Apart from the university or his company, Alibek has used his ties with the government to promote "Dr. Ken Alibek's Immune System Support Formula," nonprescription pills sold over the Internet. Advertisements for the product described Alibek as a biological and medical expert who had "testified before Congressional committees and is a frequent consultant to the U.S. government."

Alibek acknowledged that he did "consulting work" for a dietary supplement company that distributed the product in his name, but said that he was not paid for subsequent sales. However, an aide to the chief executive of the company, Vital Basics Inc., said that Alibek was paid.

More recently, Alibek's warnings of bioterrorist threats echoed in the debate surrounding "Project Bioshield," signed into law by Bush in July 2004. The program, with an initial budget of about $5.6 billion, aims to encourage companies to develop vaccines or other products that could counter a biological or chemical attack.

And, as Alibek has warned Congress that enemies of the U.S. have sought genetically altered biological agents to resist antibiotics or vaccines, he has promoted products that would address those very threats:

In 2004, a San Diego company, Aethlon Medical Inc., signed Alibek to its advisory board and issued a report, co-written by Alibek, which said its product for filtering toxins from blood "could be rapidly deployed even against genetically altered biowarfare agents."

Alibek's report emphasized the availability of federal funds, including from Project Bioshield. Aethlon said that Alibek served without pay on the advisory board but "may be compensated for future consulting work."

Alibek also hopes to tap into Project Bioshield with his own company.

He said that he expected to submit a proposal to sell what could be millions of dollars of medicines to the government for use in the event of a terrorist attack or other emergency. As envisioned by Alibek, his drug facility in the Ukraine would produce generic versions of antiviral agents or antibiotics at a cost "three, four, five times lower" than if they were made in the U.S.

Meanwhile, within the last year an internal controversy flared regarding Alibek's leadership of the National Center for Biodefense and Infectious Diseases, a fledgling graduate program at George Mason. Alibek resigned as a tenured and distinguished professor there last Aug. 31.

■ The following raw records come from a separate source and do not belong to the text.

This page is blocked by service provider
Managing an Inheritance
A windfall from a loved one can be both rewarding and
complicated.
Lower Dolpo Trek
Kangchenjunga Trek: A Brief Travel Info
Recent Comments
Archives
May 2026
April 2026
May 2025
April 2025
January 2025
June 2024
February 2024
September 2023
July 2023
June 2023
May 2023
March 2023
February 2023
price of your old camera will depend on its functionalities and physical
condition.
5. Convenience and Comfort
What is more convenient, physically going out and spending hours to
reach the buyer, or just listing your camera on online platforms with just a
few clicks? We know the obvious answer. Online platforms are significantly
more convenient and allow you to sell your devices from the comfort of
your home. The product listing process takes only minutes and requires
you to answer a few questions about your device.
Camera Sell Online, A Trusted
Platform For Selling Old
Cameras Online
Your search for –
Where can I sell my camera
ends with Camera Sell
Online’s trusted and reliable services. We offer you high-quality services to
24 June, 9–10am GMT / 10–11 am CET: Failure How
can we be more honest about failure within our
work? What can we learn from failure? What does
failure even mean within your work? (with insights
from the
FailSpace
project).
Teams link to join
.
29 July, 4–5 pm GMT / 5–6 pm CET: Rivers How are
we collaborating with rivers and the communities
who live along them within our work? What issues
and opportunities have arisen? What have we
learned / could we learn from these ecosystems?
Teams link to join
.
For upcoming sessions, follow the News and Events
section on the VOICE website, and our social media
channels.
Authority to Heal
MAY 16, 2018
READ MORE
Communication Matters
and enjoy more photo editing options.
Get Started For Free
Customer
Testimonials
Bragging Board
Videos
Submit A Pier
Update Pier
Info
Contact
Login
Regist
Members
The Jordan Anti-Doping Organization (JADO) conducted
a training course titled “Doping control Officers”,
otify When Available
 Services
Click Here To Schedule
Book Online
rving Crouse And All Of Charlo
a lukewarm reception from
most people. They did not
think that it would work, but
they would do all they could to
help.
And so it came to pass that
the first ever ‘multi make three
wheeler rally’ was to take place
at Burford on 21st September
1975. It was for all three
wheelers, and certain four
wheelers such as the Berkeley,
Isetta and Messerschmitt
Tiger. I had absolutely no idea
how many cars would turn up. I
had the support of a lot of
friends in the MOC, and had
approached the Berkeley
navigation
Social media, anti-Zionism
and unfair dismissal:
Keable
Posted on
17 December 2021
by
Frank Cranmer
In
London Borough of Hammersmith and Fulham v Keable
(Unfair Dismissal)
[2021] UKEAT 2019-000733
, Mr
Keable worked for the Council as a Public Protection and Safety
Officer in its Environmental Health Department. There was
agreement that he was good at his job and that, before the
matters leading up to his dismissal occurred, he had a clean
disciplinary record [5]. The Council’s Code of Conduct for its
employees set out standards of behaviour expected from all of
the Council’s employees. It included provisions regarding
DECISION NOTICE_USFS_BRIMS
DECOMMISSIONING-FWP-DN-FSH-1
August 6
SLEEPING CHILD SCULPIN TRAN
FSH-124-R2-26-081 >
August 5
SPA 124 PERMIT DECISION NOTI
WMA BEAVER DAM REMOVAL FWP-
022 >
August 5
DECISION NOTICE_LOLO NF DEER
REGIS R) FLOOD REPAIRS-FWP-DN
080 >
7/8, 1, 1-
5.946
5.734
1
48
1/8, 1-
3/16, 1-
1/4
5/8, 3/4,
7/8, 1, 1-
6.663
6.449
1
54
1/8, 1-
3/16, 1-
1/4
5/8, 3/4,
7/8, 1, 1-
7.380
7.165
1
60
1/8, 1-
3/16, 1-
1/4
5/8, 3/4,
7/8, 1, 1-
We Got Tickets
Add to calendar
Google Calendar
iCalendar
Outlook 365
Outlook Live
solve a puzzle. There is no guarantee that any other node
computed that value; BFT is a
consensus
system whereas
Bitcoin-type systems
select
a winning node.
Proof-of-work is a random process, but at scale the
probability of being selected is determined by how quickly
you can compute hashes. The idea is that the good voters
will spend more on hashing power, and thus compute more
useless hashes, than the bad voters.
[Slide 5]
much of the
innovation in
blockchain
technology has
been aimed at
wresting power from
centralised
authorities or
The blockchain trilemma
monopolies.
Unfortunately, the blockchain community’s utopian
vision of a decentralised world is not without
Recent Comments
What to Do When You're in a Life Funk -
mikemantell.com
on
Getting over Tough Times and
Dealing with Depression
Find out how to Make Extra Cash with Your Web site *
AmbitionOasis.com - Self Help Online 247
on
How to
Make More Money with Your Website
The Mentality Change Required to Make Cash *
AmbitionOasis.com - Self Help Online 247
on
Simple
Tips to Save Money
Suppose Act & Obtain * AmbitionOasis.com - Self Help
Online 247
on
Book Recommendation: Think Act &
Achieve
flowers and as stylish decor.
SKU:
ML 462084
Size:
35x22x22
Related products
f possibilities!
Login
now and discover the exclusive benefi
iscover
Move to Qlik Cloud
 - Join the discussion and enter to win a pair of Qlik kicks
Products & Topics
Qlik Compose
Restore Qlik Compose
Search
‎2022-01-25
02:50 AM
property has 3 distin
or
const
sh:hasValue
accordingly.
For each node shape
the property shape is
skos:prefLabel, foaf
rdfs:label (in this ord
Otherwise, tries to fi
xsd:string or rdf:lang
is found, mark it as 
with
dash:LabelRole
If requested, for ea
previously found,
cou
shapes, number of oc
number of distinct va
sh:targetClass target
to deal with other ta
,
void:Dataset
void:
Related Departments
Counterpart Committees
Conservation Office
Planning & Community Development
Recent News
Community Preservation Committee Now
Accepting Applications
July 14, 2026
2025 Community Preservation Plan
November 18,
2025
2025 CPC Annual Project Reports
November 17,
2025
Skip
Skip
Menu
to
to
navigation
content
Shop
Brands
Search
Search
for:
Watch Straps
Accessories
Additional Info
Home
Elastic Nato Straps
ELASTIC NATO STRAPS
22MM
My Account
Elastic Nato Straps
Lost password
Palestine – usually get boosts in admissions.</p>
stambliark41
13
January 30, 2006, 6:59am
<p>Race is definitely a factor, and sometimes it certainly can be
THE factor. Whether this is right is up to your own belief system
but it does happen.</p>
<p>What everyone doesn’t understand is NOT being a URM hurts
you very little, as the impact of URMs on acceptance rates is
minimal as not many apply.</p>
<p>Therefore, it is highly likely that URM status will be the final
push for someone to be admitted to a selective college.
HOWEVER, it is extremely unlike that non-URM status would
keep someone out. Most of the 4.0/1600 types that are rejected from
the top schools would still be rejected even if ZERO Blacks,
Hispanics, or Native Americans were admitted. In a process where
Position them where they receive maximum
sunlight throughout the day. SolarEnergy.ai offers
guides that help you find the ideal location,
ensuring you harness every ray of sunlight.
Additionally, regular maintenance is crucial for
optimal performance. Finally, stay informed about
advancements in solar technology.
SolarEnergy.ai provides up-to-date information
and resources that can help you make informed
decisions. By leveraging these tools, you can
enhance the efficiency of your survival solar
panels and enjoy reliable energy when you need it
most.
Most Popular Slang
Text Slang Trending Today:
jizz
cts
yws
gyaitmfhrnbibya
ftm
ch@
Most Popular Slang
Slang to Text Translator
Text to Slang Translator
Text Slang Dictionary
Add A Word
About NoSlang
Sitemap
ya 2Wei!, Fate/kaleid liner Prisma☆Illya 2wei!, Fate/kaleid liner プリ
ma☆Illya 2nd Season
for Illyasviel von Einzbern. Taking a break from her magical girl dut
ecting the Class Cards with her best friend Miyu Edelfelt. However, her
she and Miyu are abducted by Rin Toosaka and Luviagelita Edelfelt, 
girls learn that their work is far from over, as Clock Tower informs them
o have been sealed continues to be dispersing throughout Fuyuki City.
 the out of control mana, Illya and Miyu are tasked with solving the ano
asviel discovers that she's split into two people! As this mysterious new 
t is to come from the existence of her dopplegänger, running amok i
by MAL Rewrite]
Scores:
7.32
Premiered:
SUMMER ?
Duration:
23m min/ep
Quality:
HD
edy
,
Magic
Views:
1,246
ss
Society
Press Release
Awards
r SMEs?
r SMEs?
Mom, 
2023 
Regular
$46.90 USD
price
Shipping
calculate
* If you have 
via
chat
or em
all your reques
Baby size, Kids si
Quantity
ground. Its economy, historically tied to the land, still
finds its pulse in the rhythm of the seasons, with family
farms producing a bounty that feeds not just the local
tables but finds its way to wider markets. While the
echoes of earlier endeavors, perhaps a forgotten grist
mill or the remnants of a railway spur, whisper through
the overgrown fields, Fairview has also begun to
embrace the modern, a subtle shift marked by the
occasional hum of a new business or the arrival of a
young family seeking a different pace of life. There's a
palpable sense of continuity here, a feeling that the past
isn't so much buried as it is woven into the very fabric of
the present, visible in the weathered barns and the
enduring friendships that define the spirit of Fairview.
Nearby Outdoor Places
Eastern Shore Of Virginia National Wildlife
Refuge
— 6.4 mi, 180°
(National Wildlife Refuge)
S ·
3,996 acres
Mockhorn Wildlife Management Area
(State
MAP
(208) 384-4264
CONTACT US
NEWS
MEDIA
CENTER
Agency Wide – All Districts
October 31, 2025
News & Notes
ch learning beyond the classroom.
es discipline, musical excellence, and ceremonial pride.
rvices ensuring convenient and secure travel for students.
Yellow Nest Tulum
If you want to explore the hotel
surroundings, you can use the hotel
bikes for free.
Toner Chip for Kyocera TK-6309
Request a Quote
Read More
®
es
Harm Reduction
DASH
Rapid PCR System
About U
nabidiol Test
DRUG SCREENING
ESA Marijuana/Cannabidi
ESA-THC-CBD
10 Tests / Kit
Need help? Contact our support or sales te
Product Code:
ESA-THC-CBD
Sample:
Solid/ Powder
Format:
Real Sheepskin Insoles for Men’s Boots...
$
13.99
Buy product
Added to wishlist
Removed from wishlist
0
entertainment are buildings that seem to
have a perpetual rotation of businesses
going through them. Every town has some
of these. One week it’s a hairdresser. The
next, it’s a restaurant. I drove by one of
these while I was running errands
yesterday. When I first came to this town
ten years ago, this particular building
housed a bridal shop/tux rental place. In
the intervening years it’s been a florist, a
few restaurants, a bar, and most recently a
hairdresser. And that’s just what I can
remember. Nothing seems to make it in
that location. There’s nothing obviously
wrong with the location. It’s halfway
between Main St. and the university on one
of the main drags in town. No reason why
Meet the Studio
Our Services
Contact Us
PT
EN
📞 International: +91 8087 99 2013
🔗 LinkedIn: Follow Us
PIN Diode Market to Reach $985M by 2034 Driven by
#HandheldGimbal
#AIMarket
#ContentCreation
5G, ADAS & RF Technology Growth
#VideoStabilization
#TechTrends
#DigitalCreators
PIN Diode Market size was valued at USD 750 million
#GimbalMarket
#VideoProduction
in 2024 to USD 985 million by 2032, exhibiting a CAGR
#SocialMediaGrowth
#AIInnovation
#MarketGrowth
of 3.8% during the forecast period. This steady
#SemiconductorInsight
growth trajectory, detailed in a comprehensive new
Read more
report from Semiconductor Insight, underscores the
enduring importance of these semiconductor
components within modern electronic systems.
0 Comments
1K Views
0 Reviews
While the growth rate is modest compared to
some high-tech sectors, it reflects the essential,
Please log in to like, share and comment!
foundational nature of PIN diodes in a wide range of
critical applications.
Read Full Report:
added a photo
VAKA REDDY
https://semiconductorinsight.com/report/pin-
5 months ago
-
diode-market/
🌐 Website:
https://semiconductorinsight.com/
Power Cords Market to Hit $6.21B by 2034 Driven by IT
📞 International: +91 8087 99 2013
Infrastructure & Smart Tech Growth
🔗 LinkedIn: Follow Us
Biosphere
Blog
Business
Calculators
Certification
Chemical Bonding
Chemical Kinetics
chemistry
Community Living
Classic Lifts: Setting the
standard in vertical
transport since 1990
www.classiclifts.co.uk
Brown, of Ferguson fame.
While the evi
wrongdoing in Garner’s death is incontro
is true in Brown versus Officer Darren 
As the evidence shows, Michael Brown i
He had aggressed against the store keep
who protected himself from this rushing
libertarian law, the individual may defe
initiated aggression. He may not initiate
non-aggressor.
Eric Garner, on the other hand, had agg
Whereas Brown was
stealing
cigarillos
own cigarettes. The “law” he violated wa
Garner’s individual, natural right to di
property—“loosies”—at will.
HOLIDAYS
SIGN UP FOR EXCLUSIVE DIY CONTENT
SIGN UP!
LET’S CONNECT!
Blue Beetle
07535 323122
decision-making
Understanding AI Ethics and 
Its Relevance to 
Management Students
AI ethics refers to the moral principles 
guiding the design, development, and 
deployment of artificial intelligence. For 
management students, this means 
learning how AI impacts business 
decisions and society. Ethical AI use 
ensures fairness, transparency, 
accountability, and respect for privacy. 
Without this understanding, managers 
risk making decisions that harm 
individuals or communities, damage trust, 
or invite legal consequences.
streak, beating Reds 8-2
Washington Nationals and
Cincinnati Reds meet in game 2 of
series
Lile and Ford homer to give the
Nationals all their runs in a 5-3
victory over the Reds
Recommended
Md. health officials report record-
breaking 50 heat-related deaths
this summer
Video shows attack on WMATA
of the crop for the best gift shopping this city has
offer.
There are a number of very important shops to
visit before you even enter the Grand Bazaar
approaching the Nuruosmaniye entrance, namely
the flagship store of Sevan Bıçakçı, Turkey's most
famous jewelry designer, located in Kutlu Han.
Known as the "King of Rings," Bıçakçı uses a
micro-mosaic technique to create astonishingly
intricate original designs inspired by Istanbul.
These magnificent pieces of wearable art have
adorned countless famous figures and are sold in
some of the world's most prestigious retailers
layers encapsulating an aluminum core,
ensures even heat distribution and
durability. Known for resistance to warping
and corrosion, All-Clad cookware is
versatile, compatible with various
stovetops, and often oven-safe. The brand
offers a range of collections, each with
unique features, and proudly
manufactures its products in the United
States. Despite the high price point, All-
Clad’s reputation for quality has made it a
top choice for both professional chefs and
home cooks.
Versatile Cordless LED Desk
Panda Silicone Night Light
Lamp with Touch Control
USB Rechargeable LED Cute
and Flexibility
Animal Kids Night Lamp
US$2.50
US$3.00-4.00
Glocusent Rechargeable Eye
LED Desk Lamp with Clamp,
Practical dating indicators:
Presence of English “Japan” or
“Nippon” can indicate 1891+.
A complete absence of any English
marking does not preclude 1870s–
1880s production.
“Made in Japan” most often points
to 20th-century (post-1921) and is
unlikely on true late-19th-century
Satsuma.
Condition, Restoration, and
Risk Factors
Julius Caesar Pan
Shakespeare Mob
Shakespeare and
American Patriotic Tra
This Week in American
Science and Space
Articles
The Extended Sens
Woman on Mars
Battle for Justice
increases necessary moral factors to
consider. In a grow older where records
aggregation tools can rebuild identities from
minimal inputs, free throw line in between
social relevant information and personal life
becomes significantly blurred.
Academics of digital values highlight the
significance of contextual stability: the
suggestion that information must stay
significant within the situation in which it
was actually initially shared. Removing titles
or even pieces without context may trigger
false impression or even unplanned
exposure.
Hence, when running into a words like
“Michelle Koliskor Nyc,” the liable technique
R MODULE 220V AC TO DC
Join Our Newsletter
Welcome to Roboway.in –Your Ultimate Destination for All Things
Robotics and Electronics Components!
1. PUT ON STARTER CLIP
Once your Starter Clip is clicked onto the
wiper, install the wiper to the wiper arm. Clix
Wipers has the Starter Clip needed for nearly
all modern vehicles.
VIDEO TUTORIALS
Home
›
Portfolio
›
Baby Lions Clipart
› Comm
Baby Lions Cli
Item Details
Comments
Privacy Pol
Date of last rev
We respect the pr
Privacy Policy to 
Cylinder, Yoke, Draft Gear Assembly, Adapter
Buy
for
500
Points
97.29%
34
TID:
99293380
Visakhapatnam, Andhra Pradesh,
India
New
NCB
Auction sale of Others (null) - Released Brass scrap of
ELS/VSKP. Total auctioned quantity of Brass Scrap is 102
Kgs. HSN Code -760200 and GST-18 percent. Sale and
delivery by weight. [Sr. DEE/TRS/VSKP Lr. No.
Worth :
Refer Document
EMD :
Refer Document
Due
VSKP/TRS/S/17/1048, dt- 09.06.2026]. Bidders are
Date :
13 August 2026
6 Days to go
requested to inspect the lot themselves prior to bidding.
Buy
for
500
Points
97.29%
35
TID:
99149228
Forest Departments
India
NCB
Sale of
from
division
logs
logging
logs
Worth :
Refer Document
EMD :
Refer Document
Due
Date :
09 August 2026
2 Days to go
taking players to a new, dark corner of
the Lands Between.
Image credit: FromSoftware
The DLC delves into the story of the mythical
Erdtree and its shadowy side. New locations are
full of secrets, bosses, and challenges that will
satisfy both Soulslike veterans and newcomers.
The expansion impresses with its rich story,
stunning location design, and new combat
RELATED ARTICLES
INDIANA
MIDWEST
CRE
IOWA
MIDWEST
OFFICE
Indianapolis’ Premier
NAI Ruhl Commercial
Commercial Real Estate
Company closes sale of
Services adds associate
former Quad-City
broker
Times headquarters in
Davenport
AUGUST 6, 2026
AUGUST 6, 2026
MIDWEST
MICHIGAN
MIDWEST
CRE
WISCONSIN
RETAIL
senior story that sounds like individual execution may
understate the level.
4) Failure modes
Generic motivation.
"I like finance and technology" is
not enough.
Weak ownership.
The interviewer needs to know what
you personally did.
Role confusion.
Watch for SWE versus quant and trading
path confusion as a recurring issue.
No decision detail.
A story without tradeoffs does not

University spokeswoman Christine LaPaille confirmed the resignation and said that George Mason was no longer collaborating with Alibek's company on research backed by any of the recent federal grants or contracts. LaPaille declined to comment on the circumstances surrounding Alibek's departure.

Alibek said the college administration had grown displeased with his company's role in sharing grant-funded research. The university, he said, requested that he dismantle or leave AFG Biosolutions. He chose to resign from George Mason.

This spring, Alibek traveled to the Ukrainian city of Kiev to push his plans for the drug-manufacturing plant and for a center for cancer and cardiac care. He did so after making comments, reported by the Russian news agency Interfax, which struck some officials in Washington as inconsistent with his previous dramatic claims:

Since 1992, Alibek has told U.S. intelligence agencies, and later general audiences, that Russia had persisted in developing biological weapons. For instance, in his memoir, "Biohazard," subtitled, "The Chilling True Story of the Largest Covert Biological Weapons Program in the World -- Told From Inside by the Man Who Ran It," Alibek wrote in 1999:

"I am convinced that a large portion of the Soviet Union's offensive program remains viable despite [then-President Boris N.] Yeltsin's ban on research and testing."

And in a September 2000 interview with an online publication sponsored by the U.S. Department of Homeland Security, Alibek said:

"Russia is still retaining its biological weapons capability, specifically at the Ministry of Defense. The Ministry of Defense is maintaining four major research and production sites, which are still active."

But as reported by Interfax, Alibek in November 2005 told a different story in his ancestral hometown of Almaty: As of the early 1990s, Alibek said, the Russians had stopped "all work to develop biological weapons."